Structured string data
- Manually entered values do not correspond to fixed categories, but still have some underlying structure, like addresses, names of places or people, dates, telephone numbers, or other identifiers.
- These kinds of strings are often very hard to parse, and their treatment is highly dependent on context and domain.
- Text data
- phrases or sentences.
2. Example application: Sentiment analysis of movie reviews¶
This dataset contains the text of the reviews, together with a label that indicates whether a review is “positive” or “negative.” Website itself contains ratings from 1 to 10. To simplify the modeling, this annotation is summarized as a two-class classification dataset where reviews with a score of 6 or higher are labeled as positive, and the rest as negative.
!wget -nc http://ai.stanford.edu/~amaas/data/sentiment/aclImdb_v1.tar.gz -P data
!tar xzf data/aclImdb_v1.tar.gz --skip-old-files -C data
!tree -dL 2 data/aclImdb
!rm -r data/aclImdb/train/unsup
from sklearn.datasets import load_files
reviews_train = load_files("data/aclImdb/train/")
# load_files returns a bunch, containing training texts and training labels
text_train, y_train = reviews_train.data, reviews_train.target
print("type of text_train: {}".format(type(text_train)))
print("length of text_train: {}".format(len(text_train)))
print("text_train[6]:\n{}".format(text_train[6]))
text_train = [doc.replace(b"<br />", b" ") for doc in text_train]
np.unique(y_train)
print("Samples per class (training): {}".format(np.bincount(y_train)))
reviews_test = load_files("data/aclImdb/test/")
text_test, y_test = reviews_test.data, reviews_test.target
print("Number of documents in test data: {}".format(len(text_test)))
print("Samples per class (test): {}".format(np.bincount(y_test)))
text_test = [doc.replace(b"<br />", b" ") for doc in text_test]
The task we want to solve is as follows: given a review, we want to assign the label “positive” or “negative” based on the text content of the review.
However, the text data is not in a format that a machine learning model can handle.

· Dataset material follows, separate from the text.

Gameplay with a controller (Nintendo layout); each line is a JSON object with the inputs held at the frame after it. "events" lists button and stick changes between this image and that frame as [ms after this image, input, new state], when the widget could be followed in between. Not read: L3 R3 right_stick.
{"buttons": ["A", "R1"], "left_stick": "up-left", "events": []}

We need to convert the string representation of the text into a numeric representation that we can apply our machine learning algorithms to.¶
3. Representing text data as Bag of Words¶
- Corpus or Text corpus is a collection of text sources.
The bag-of-words model¶
- A way of representing text data when modeling text with machine learning algorithms
- A way of extracting features from text for use in modeling, such as with machine learning algorithms.
A bag-of-words is a representation of text that describes the occurrence of words within a document. It involves two things:
- A vocabulary of known words.
- A measure of the presence of known words.
It is called a “bag” of words, because any information about the order or structure of words in the document is discarded. The model is only concerned with whether known words occur in the document, not where in the document.
Computing the bag-of-words representation for a corpus of documents consists of the following three steps:
- Tokenization. Split each document into the words that appear in it (called tokens), for example by splitting them on whitespace and punctuation.
- Vocabulary building. Collect a vocabulary of all words that appear in any of the documents, and number them (say, in alphabetical order).
- Encoding. For each document, count how often each of the words in the vocabulary appear in this document.
Applying bag-of-words to a toy dataset¶
bards_words =["The fool doth think he is wise,",
"but the wise man knows himself to be a fool"]
from sklearn.feature_extraction.text import CountVectorizer
vect = CountVectorizer()
vect.fit(bards_words)
print("Vocabulary size: {}".format(len(vect.vocabulary_)))
print("Vocabulary content:\n {}".format(vect.vocabulary_))
bag_of_words = vect.transform(bards_words)
print("bag_of_words: {}".format(repr(bag_of_words)))
print("Dense representation of bag_of_words:\n{}".format(
bag_of_words.toarray()))
Bag-of-word for movie reviews¶
vect = CountVectorizer().fit(text_train)
X_train = vect.transform(text_train)
print("X_train:\n{}".format(repr(X_train)))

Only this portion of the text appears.